Kittiewan Plantation & Museum
Headquarters of the Archeological Society of Virginia
Mailing & Physical Address:
Archeological Society of Virginia
12106 Weyanoke Rd.
Charles City, VA 23030
Open second Saturday of each month April thru November, 10 am to 4 pm. Other times by appointment.
School groups and other groups are welcome. Call (804) 829-2272 for appointment.
KITTIEWAN MANOR HOUSE
KITTIEWAN IS . . .
Home of the Archeological Society of Virginia (ASV)
The former plantation of Kittiewan became the home of the ASV in 2007 due to a generous final bequest from William Cropper, long-time resident of Charles City County. With his late wife Wilma Clark, Cropper wanted to ensure that the property would remain a working farm and historic site. The ASV manages Kittiewan’s 720+ acres, which include wooded areas, cultivated fields, and cleared domestic spaces that border Kittiewan and Mapsico creeks. The property encompasses Kittiewan’s historic Manor House, a modern Visitors’ Center, two historic cemeteries; military earthworks; and terrestrial and underwater archeological sites. Housed at the Visitors’ Center are the ASV’s library and archives, as well as regional archeological collections and the massive collection of artifacts that the Croppers acquired as the basis for their planned “Museum of Americana.” ASV volunteers guide tours of the historic house and grounds during scheduled Open House days; opportunities for research in the library, archives, and archeological collections can be arranged by appointment. Kittiewan also has served as a training site for ASV’s certification program.
Kittiewan manor house
ASV Headquarters & Visitors' Center
ASV Certification Training
8,000 Years of History
By the time that John Smith explored and mapped the Virginia colony in 1607-1609, Native Americans had occupied this land for nearly eight millennia; today, archeological investigations at Kittiewan have revealed abundant evidence of their presence here. English exploration paved the way for new occupants to settle in this region. Over the next 400 years, descendants of those European and (initially enslaved) African newcomers labored to develop Kittiewan, first as a plantation and then as a working farm, producing crops such as tobacco, wheat, corn, and hay and harvesting the property’s abundant timber resources. Kittiewan and the surrounding area also were impacted during the Civil War. Confederates routinely patrolled nearby roads and the James River, while Union forces constructed fortifications across the property to protect troops as they crossed the river in 1864.
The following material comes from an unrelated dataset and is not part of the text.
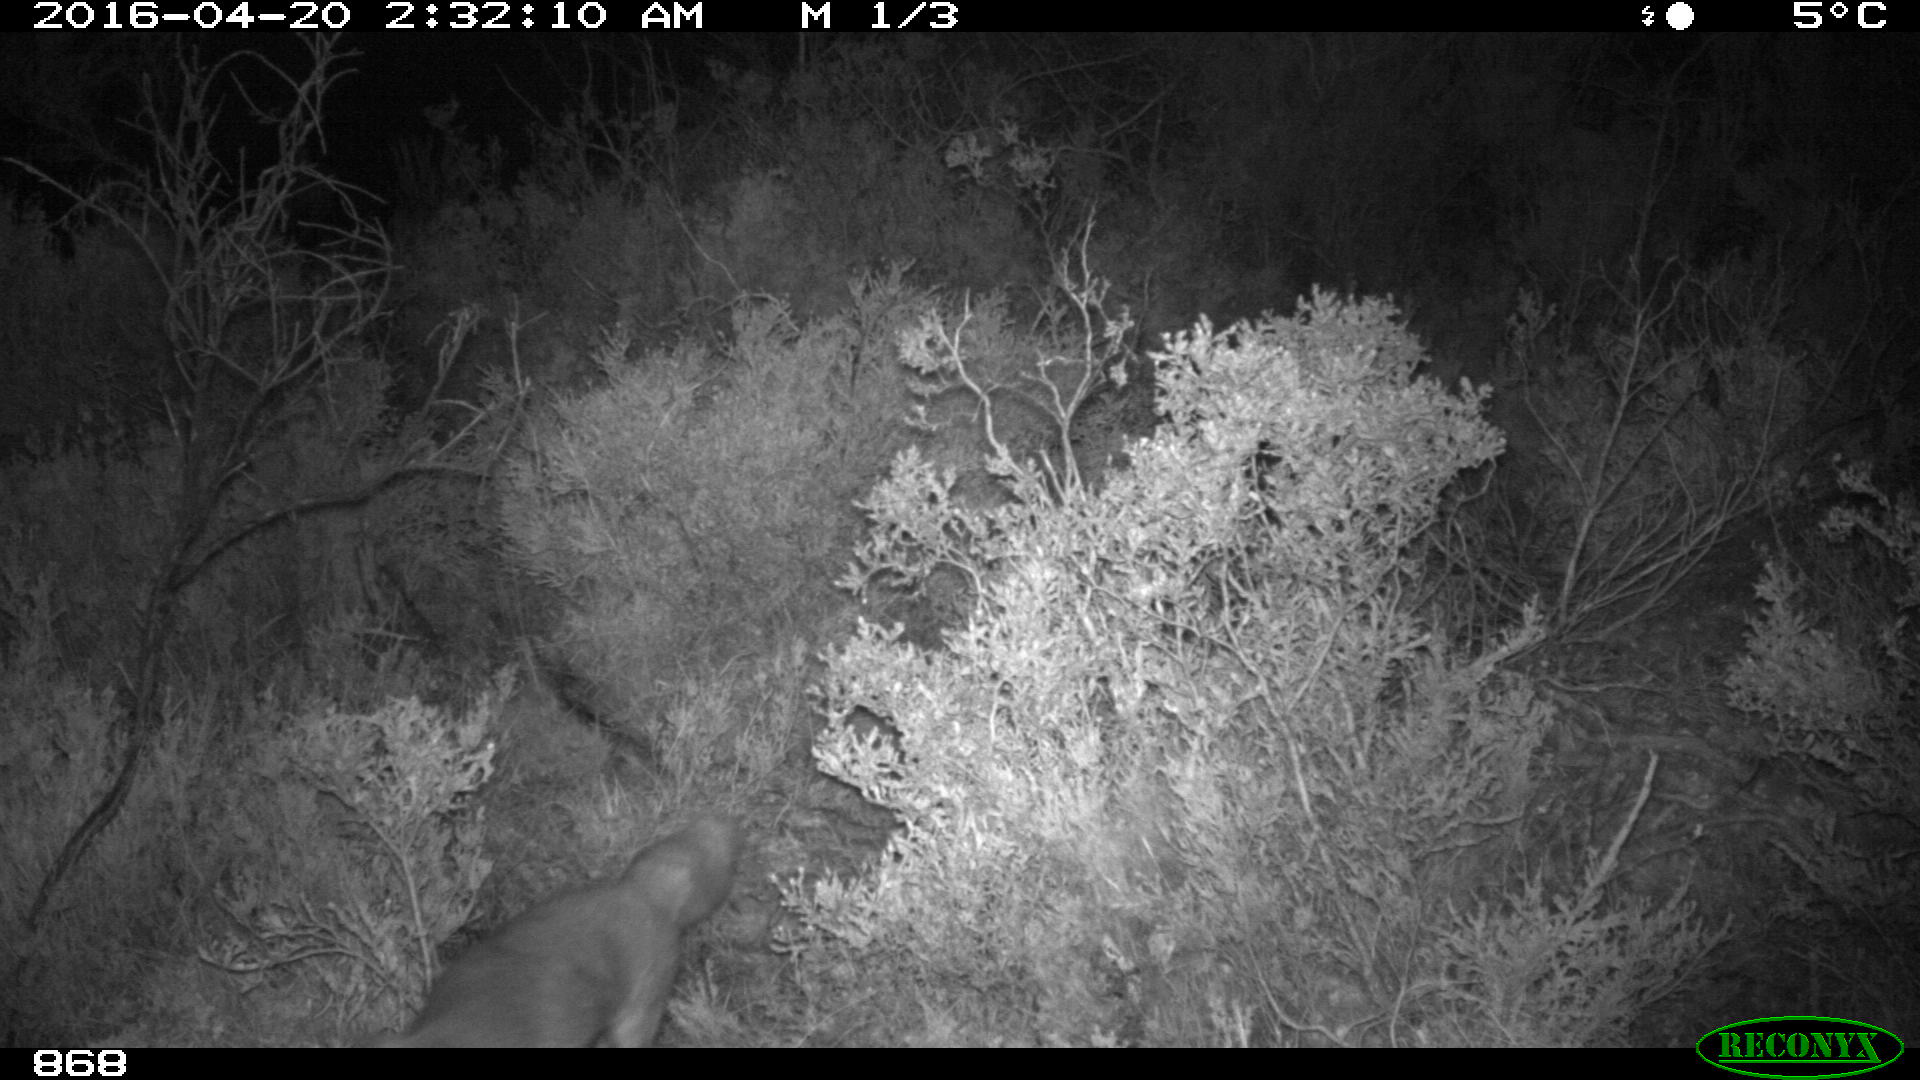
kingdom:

Segment of John Smith's 1607-1609 Map of Virginia
Native American Pottery Fragment
An architectural “diamond in the rough”
The centerpiece of the Kittiewan experience is the property’s historic Manor House, which is listed in the National Register of Historic Places. The core of the Georgian-style residence was built during the last half of the eighteenth century, likely by or for Dr. William Rickman, who served as Director of Hospitals in Virginia during the American Revolution. The elegant paneling and woodwork in the original section of this dwelling are particularly noteworthy. Subsequent owners modified and enlarged the house, which today also displays rotating exhibits of William Cropper’s Americana collection. Visitors to the house today can observe the on-going restoration efforts that have revealed hidden architectural details masked by over 200 years of continuous modification.